*** Passage provided

This shift is not happening in isolation. Messaging from European regulators, including ESMA, the ESAs and the ECB, points in the same direction. Market stress risks remain elevated, vulnerabilities in private markets are increasing and the rapid adoption of AI is introducing new layers of complexity.
For boards, the implication is straightforward. Oversight expectations have moved beyond understanding outputs. Regulators now expect boards to challenge the assumptions, data and models that sit behind them.
What has shifted in 2026
The regulatory emphasis has evolved in a noticeable way.
Inflation and interest rate risk have eased sufficiently to fall back as standalone concerns. In their place, other risks have intensified and now demand greater board attention:
- Asset valuation risk, particularly in less transparent markets
- Ongoing market and systemic stress risk
- Data quality, modelling and the use of AI
At a European level, the message is consistent. Supervisors are increasingly focused on resilience under stress, rather than stability in benign conditions. There is also a clear concern around opacity, particularly in private credit, private equity and other hard-to-value assets.
This is not a technical recalibration. It is a shift in supervisory mindset. Boards should read it as part of a broader direction of travel rather than a standalone update.

******
*** Record excerpts

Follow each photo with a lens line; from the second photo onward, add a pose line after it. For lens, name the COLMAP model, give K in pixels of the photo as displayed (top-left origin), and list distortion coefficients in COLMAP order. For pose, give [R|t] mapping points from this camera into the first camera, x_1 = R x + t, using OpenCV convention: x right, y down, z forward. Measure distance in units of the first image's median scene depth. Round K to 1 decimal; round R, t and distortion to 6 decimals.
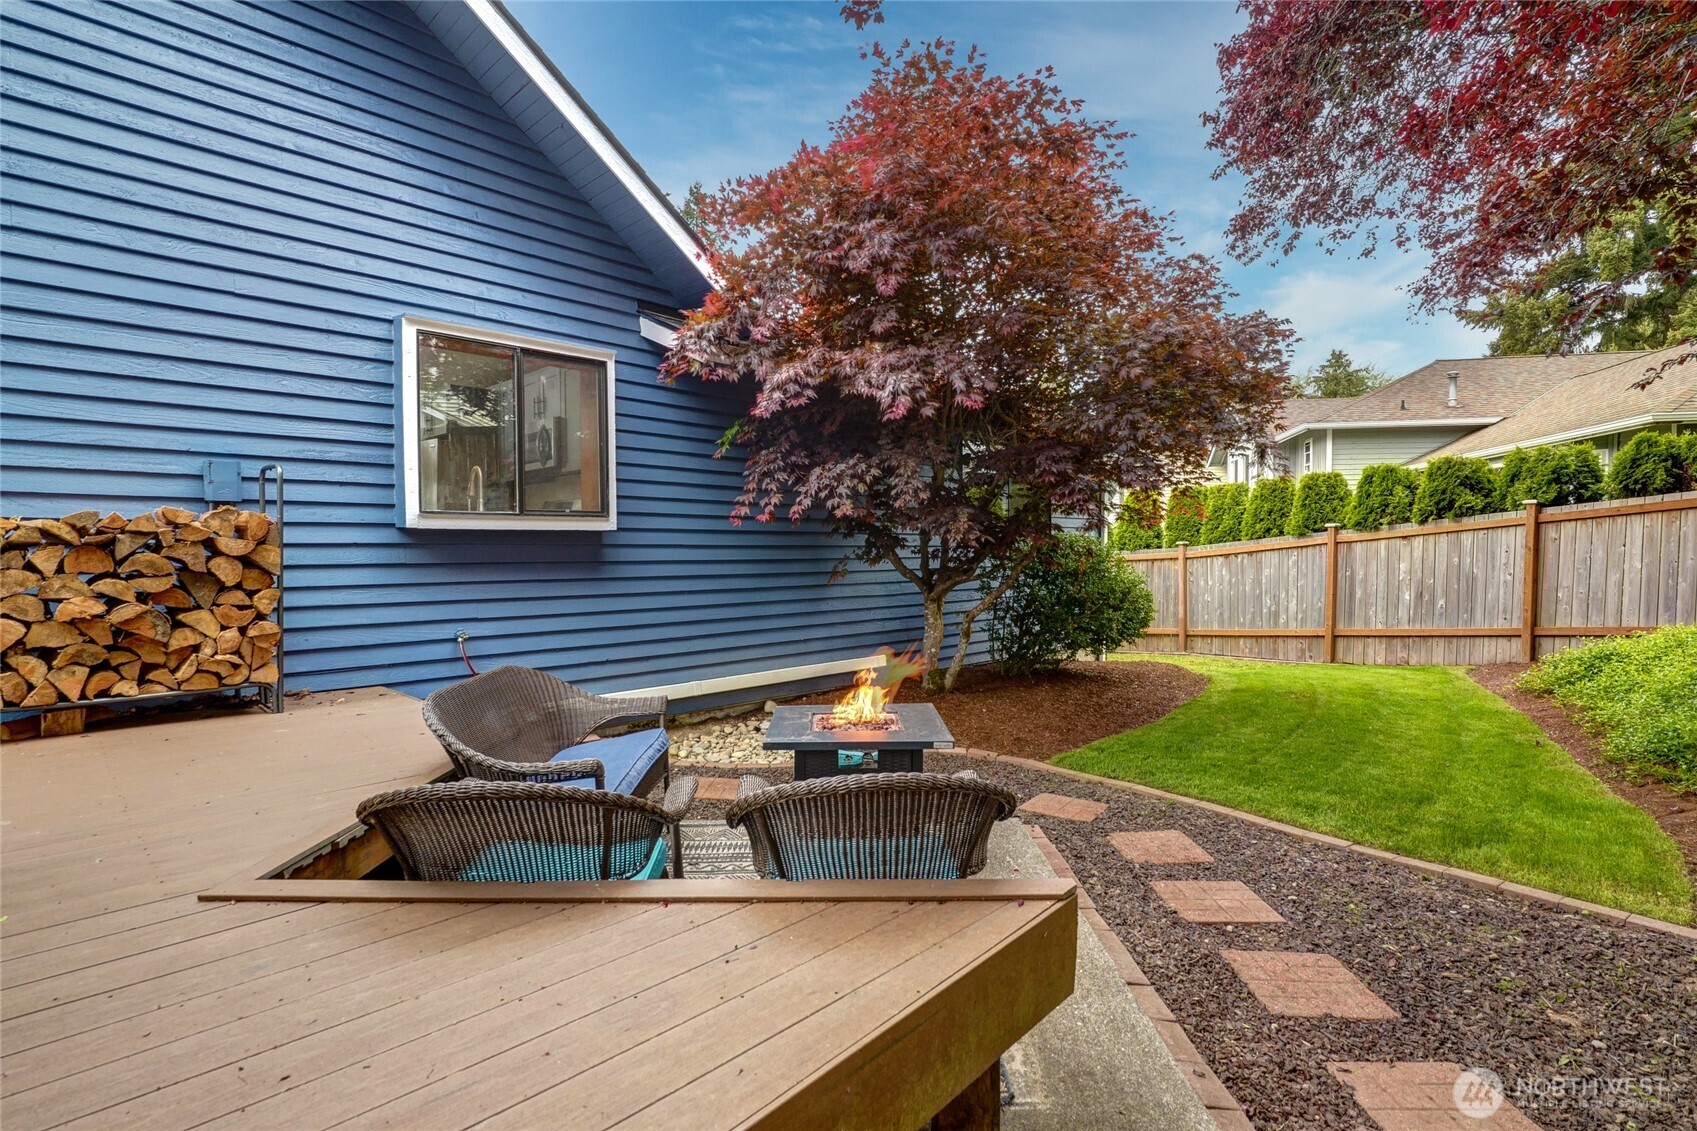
lens RADIAL K [[840.7, 0, 840.3], [0, 840.7, 567.0], [0, 0, 1]] dist [0.002982, -0.000274]
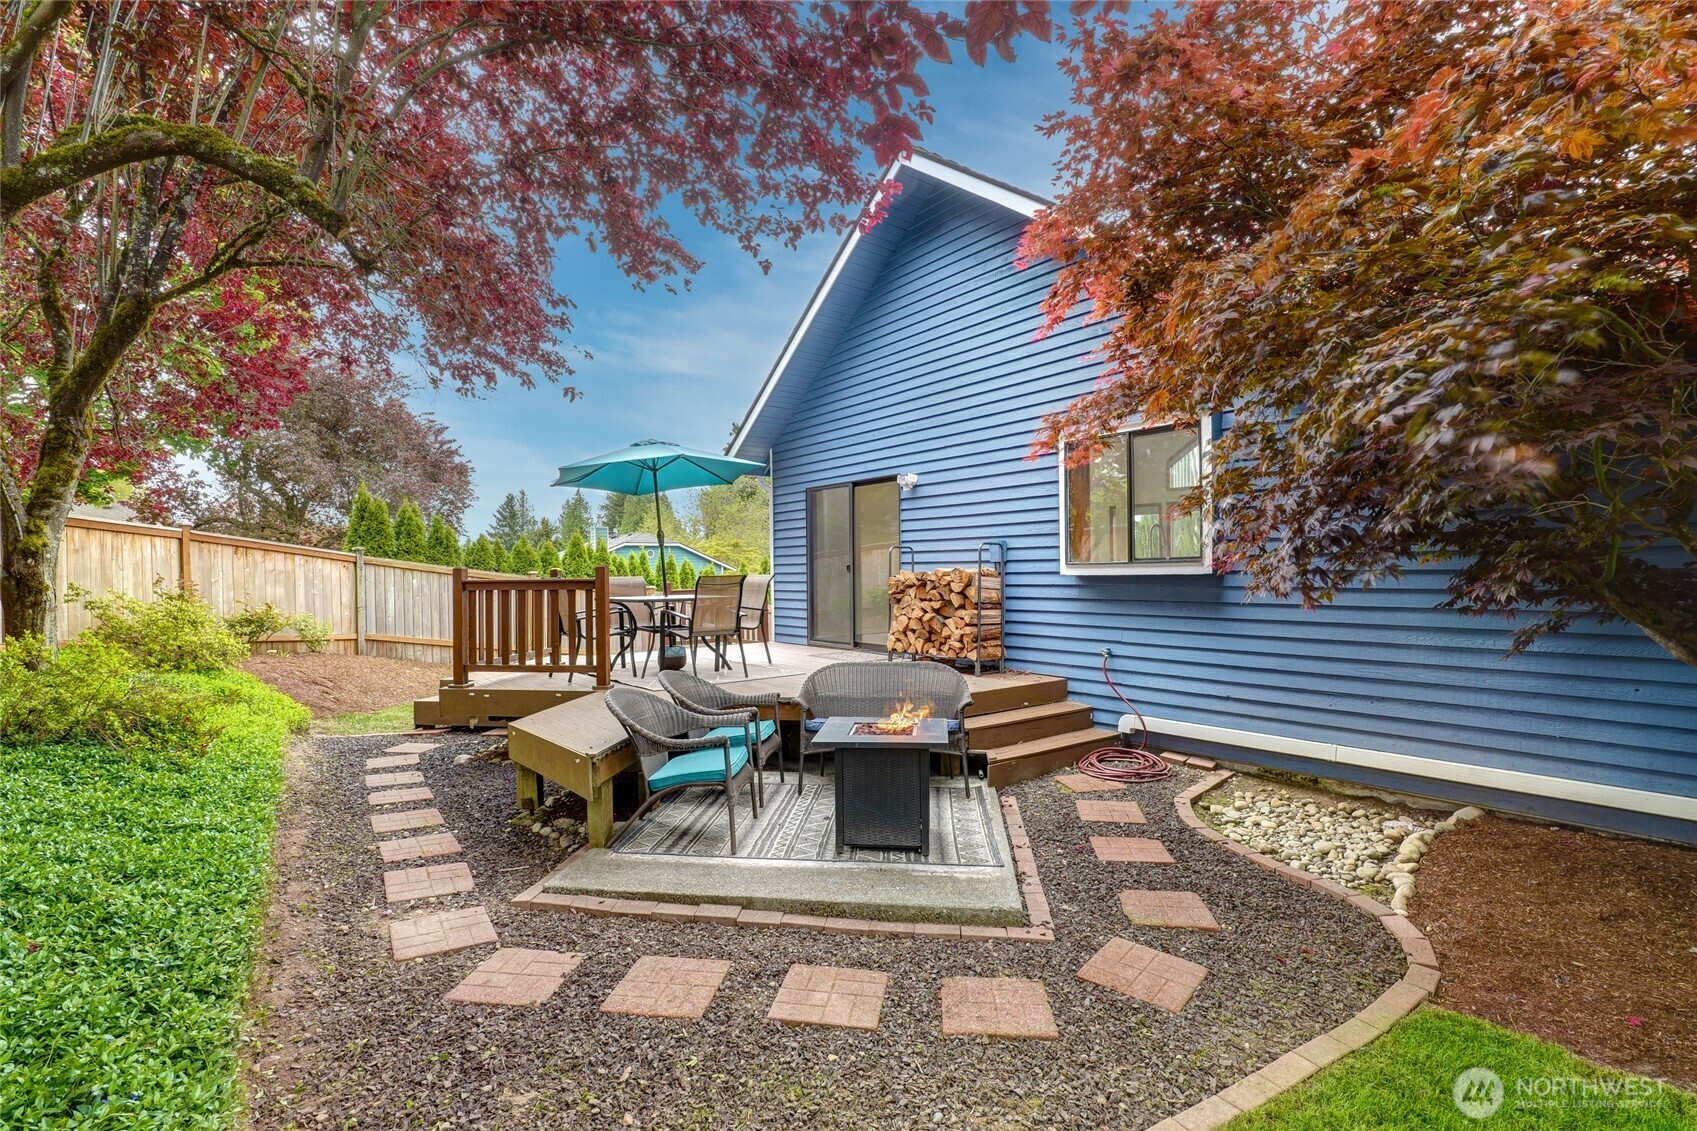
lens RADIAL K [[788.2, 0, 840.4], [0, 788.2, 569.6], [0, 0, 1]] dist [-0.001785, 0.000077]
pose [[-0.145473, -0.000457, -0.989362, 0.478180], [-0.014857, 0.999888, 0.001723, -0.026999], [0.989251, 0.014949, -0.145464, 0.415487]]
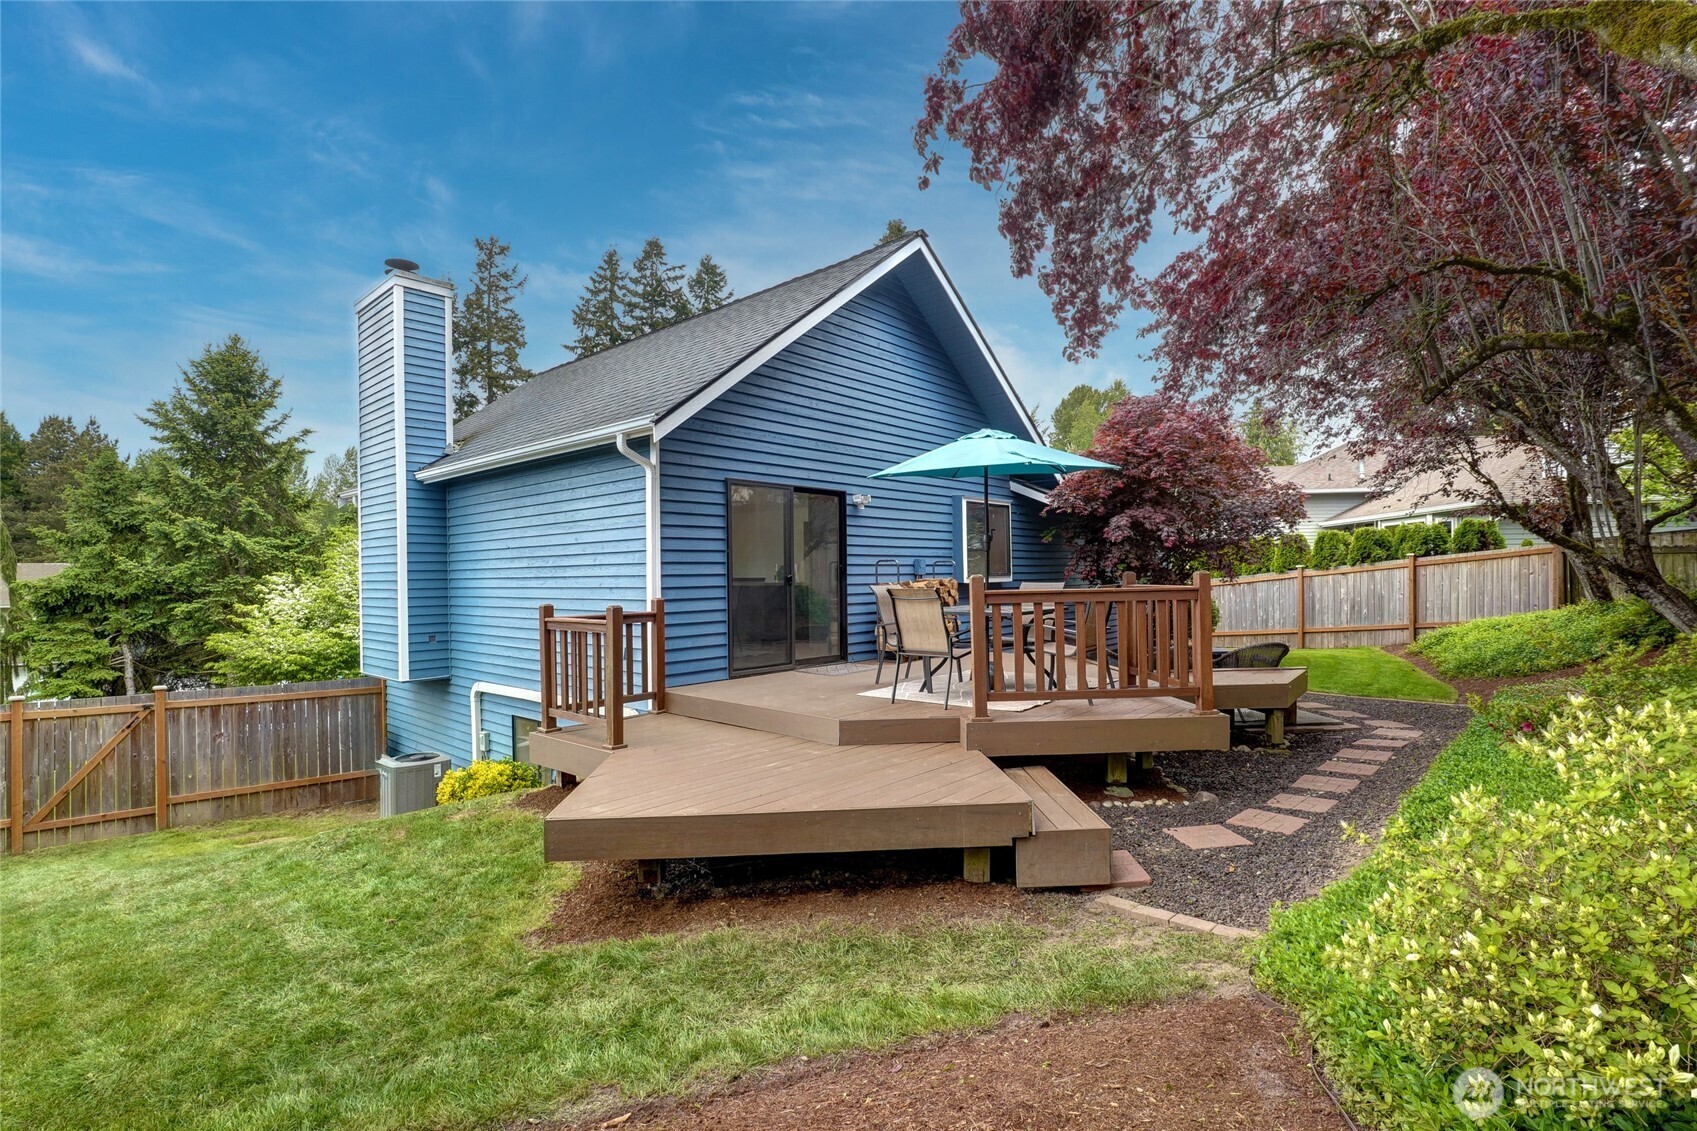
lens RADIAL K [[788.2, 0, 851.8], [0, 788.2, 573.1], [0, 0, 1]] dist [-0.001785, 0.000077]
pose [[0.998244, -0.012245, 0.057958, -0.491656], [0.013726, 0.999588, -0.025226, -0.010883], [-0.057625, 0.025977, 0.998000, -0.634744]]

******

- **Brief**
Why, according to the passage on board oversight, should boards read the 2026 regulatory emphasis as part of a broader direction of travel rather than a standalone update?

- **Written solution**
The change is not a technical recalibration but a shift in supervisory mindset. Supervisors are now focused on resilience under stress rather than stability in benign conditions.